From the records below, extract only the lines running from the line with "environnement qui favorise" to the line with "apte à se remémorer", both lines included, reproducing them exactly.
###
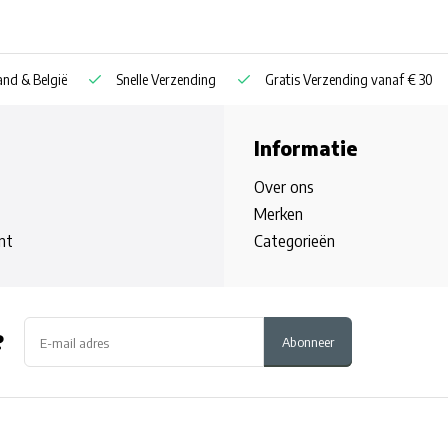
nd & België
Snelle Verzending
Gratis Verzending vanaf € 30
Informatie
Over ons
Merken
nt
Categorieën
?
Abonneer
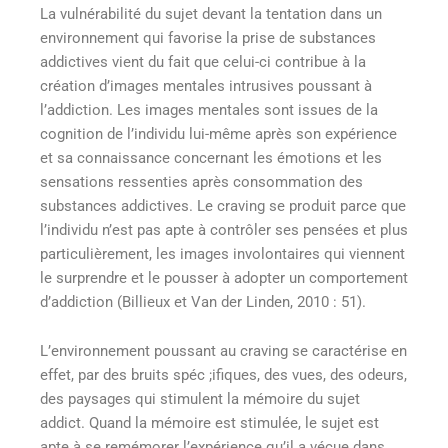
La vulnérabilité du sujet devant la tentation dans un
environnement qui favorise la prise de substances
addictives vient du fait que celui-ci contribue à la
création d’images mentales intrusives poussant à
l’addiction. Les images mentales sont issues de la
cognition de l’individu lui-même après son expérience
et sa connaissance concernant les émotions et les
sensations ressenties après consommation des
substances addictives. Le craving se produit parce que
l’individu n’est pas apte à contrôler ses pensées et plus
particulièrement, les images involontaires qui viennent
le surprendre et le pousser à adopter un comportement
d’addiction (Billieux et Van der Linden, 2010 : 51).
L’environnement poussant au craving se caractérise en
effet, par des bruits spéc ;ifiques, des vues, des odeurs,
des paysages qui stimulent la mémoire du sujet
addict. Quand la mémoire est stimulée, le sujet est
apte à se remémorer l’expérience qu’il a vécue dans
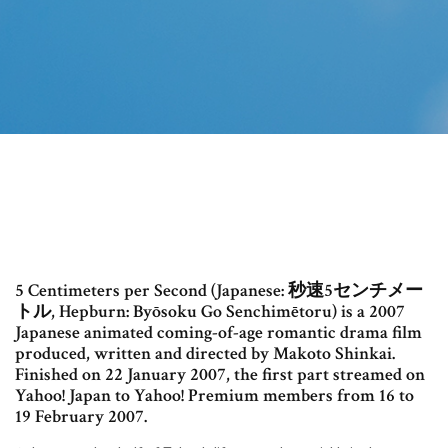
5 Centimeters per Second (Japanese: 秒速5センチメー
トル, Hepburn: Byōsoku Go Senchimētoru) is a 2007
Japanese animated coming-of-age romantic drama film
produced, written and directed by Makoto Shinkai.
Finished on 22 January 2007, the first part streamed on
Yahoo! Japan to Yahoo! Premium members from 16 to
19 February 2007.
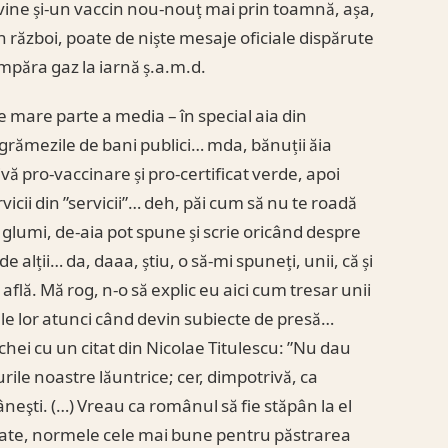
ă vine și-un vaccin nou-nouț mai prin toamnă, așa,
 război, poate de niște mesaje oficiale dispărute
umpăra gaz la iarnă ș.a.m.d.
te mare parte a media – în special aia din
 grămezile de bani publici… mda, bănuții ăia
ă pro-vaccinare și pro-certificat verde, apoi
ervicii din ”servicii”… deh, păi cum să nu te roadă
și glumi, de-aia pot spune și scrie oricând despre
e alții… da, daaa, știu, o să-mi spuneți, unii, că și
află. Mă rog, n-o să explic eu aici cum tresar unii
iele lor atunci când devin subiecte de presă…
nchei cu un citat din Nicolae Titulescu: ”Nu dau
ile noastre lăuntrice; cer, dimpotrivă, ca
mâneşti. (…) Vreau ca românul să fie stăpân la el
nitate, normele cele mai bune pentru păstrarea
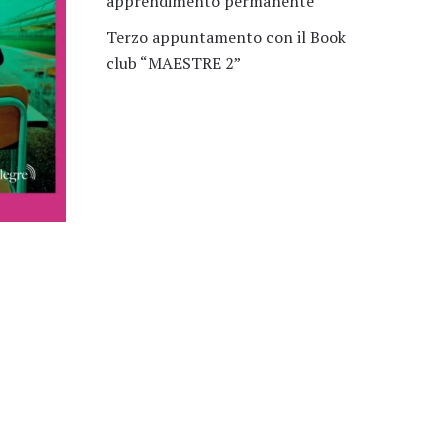
apprendimento permanente
Terzo appuntamento con il Book
club “MAESTRE 2”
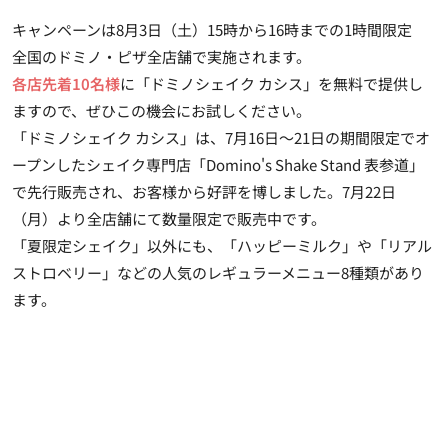
キャンペーンは8月3日（土）15時から16時までの1時間限定
全国のドミノ・ピザ全店舗で実施されます。
各店先着10名様
に「ドミノシェイク カシス」を無料で提供し
ますので、ぜひこの機会にお試しください。
「ドミノシェイク カシス」は、7月16日～21日の期間限定でオ
ープンしたシェイク専門店「Domino's Shake Stand 表参道」
で先行販売され、お客様から好評を博しました。7月22日
（月）より全店舗にて数量限定で販売中です。
「夏限定シェイク」以外にも、「ハッピーミルク」や「リアル
ストロベリー」などの人気のレギュラーメニュー8種類があり
ます。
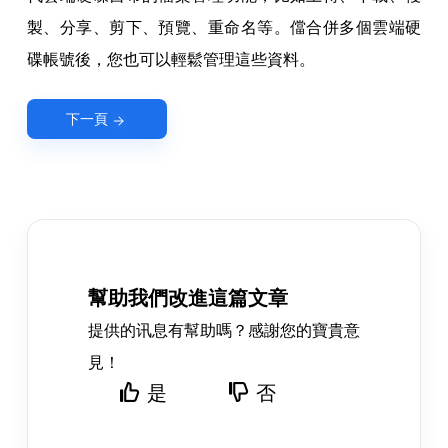
製、分享、剪下、預覽、重命名等。儅合併多個雲端硬
碟帳號後，您也可以輕鬆管理這些資料。
下一頁
幫助我們改進這篇文章
提供的讯息有幫助嗎？感謝您的寶貴意
見！
是
否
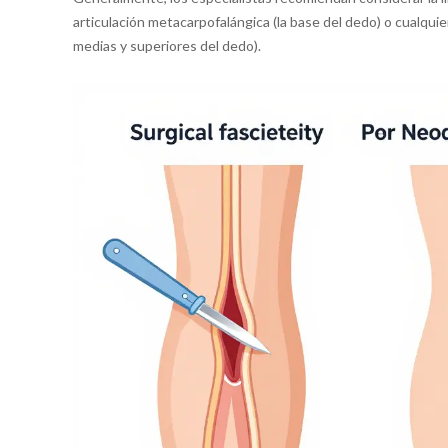
articulación metacarpofalángica (la base del dedo) o cualquier
medias y superiores del dedo).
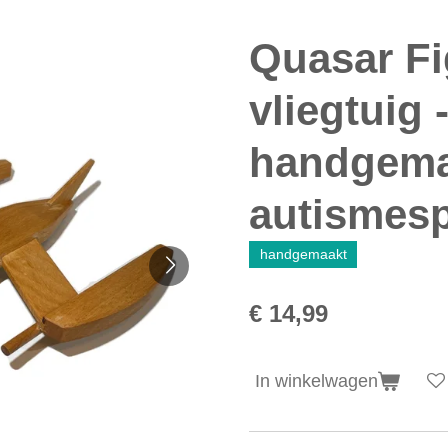
Quasar Fi
vliegtuig 
handgema
autismesp
handgemaakt
€ 14,99
In winkelwagen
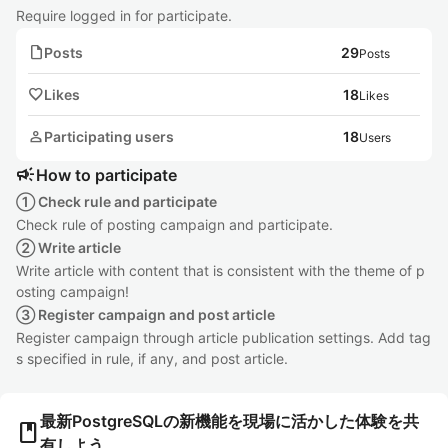
Require logged in for participate.
note
Posts
29
Posts
favorite
Likes
18
Likes
person
Participating users
18
Users
campaign
How to participate
① Check rule and participate
Check rule of posting campaign and participate.
② Write article
Write article with content that is consistent with the theme of p
osting campaign!
③ Register campaign and post article
Register campaign through article publication settings. Add tag
s specified in rule, if any, and post article.
最新PostgreSQLの新機能を現場に活かした体験を共
book
有しよう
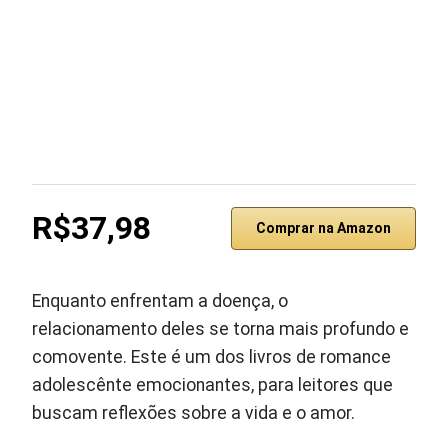
R$37,98
Comprar na Amazon
Enquanto enfrentam a doença, o
relacionamento deles se torna mais profundo e
comovente. Este é um dos livros de romance
adolescênte emocionantes, para leitores que
buscam reflexões sobre a vida e o amor.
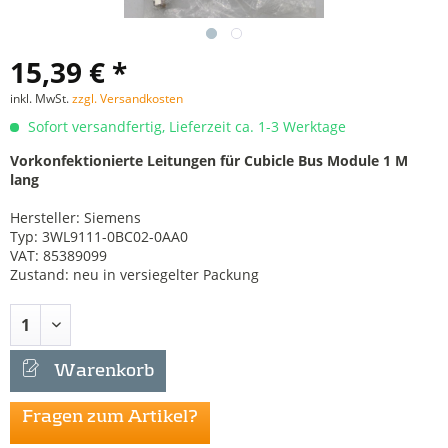
15,39 € *
inkl. MwSt.
zzgl. Versandkosten
Sofort versandfertig, Lieferzeit ca. 1-3 Werktage
Vorkonfektionierte Leitungen für Cubicle Bus Module 1 M
lang
Hersteller: Siemens
Typ: 3WL9111-0BC02-0AA0
VAT: 85389099
Zustand: neu in versiegelter Packung
Warenkorb
Fragen zum Artikel?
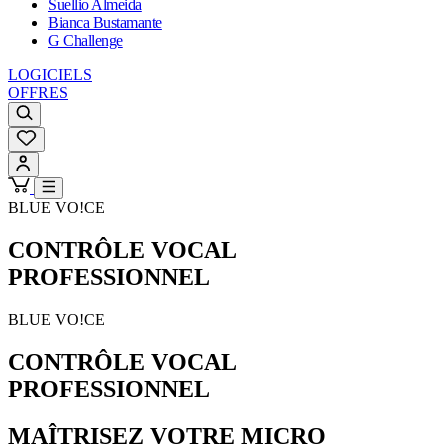
Suellio Almeida
Bianca Bustamante
G Challenge
LOGICIELS
OFFRES
BLUE VO!CE
CONTRÔLE VOCAL
PROFESSIONNEL
BLUE VO!CE
CONTRÔLE VOCAL
PROFESSIONNEL
MAÎTRISEZ VOTRE MICRO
###
### ANSWER FOR THIS EXERCISE
environnement qui favorise la prise de substances
addictives vient du fait que celui-ci contribue à la
création d’images mentales intrusives poussant à
l’addiction. Les images mentales sont issues de la
cognition de l’individu lui-même après son expérience
et sa connaissance concernant les émotions et les
sensations ressenties après consommation des
substances addictives. Le craving se produit parce que
l’individu n’est pas apte à contrôler ses pensées et plus
particulièrement, les images involontaires qui viennent
le surprendre et le pousser à adopter un comportement
d’addiction (Billieux et Van der Linden, 2010 : 51).
L’environnement poussant au craving se caractérise en
effet, par des bruits spéc ;ifiques, des vues, des odeurs,
des paysages qui stimulent la mémoire du sujet
addict. Quand la mémoire est stimulée, le sujet est
apte à se remémorer l’expérience qu’il a vécue dans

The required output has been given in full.